The Android Twitter app for example has a load of permissions that even I, as a user, can justify. Read and write SD card, because you can upload files. SMS, because (AFAIK) you can verify your phone number with a text. Contacts because it will offer to spam your mates.
Control the sleep functions of my phone? Draw on top of other apps? Not so sure about those, so I'd disable them (for the record, I'd disable most of the ones I listed above too, but play along eh?). If the app then refuses to work, at least it would tell me why it needed those permissions (because I'd get to a certain function and it would go "Oh, sorry, you need to have A enabled to do B") or I could legitimately harass their support people until they coughed up why they were using that permission.
I seem to remember reading also that part of the Google good-developer-guide-thing (probably not an official name) states that you have to intelligently handle lack of permissions come Android 6, not just bomb out totally.
I think you severely overestimate the number of low scores an app will receive for not being sufficiently restrictive in its set of permissions.

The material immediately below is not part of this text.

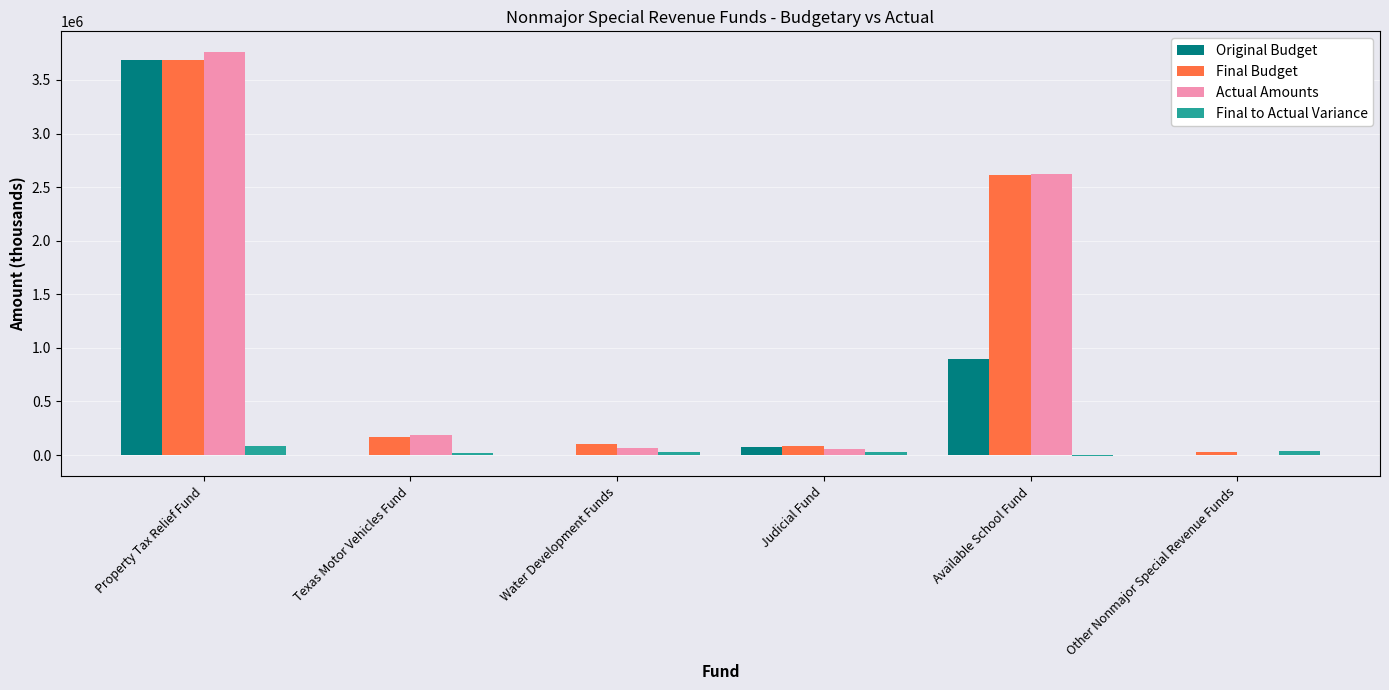

How many data points does each series have?

6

Look at Vista : it did mostly did The Right Thing. Windows 7 was made deliberately less secure, and needed an extra setting to restore the UAC to switch to the secure desktop and insist on a password.
Users did not appreciate this at all, why do you think they're going to give a rats arse that Facebook wants to control their camera, speaker, phone, address book, network and sd card?
No argument with any of that; I'm just making the observation. Plus, given the choice between:
A) Being unable to use an app because it refuses to work with a given set of restricted permissions, then seeking to spend time "reviewing" the app to gripe about said refusal to operate.
B) Finding something else
and
C) Simply granting the permissions.
...I highly doubt even a small minority of people would choose option A.
Like I say, I'm with you on what apps should and shouldn't be asking for/getting, however the trouble is the (apparent) quid pro quo of having some new shiny game/app/whatever is seemingly enough for them to just hand over control. Devs know this and exploit it, and until more people start to care about their privacy, that state of affairs ain't going to change.
I seem to remember reading also that part of the Google good-developer-guide-thing (probably not an official name) states that you have to intelligently handle lack of permissions come Android 6, not just bomb out totally.
"We're sorry, but you agreed to the EULA, which states this software requires the following permissions, which you have not granted. Please grant the permissions listed in order to continue."
To you and me, that's definitely bombing out, but at the same time it's a perfectly intelligent way to handle it. And more to the point, nobody can force your user to grant permissions, just like nobody can force you to provide a function/service without getting what you want in return for it.
Other than tracking your location there is nothing in iOS that would give an application the ability to perform stuff like this on the background. This is one big technical difference between the two platforms. iOS does not have real multitasking. You can register to listen to location tracking events from Bluetooth or GPS and if you get permission from the user then you can periodically run things on the background. But there is nothing that would keep your application running from the time the OS starts.
Solution is easy. Once we know which apps are secretly sending back-chat usage data etc we should immediately ensure the entire cast of "Made in Chelsea" install these apps. The resultant usage data will be so skewed by these moronic people that any company attempting to leverage the data for commercial gain will inevitably become bankrupt.
Am I being desperately optimistic in wondering whether user behaviours might change once permissions become granular and everyone knows? Or will they see it as UAC from Vista and get their knickers in a twist?
Hope it's the former... have to admit it's likely to be the latter though.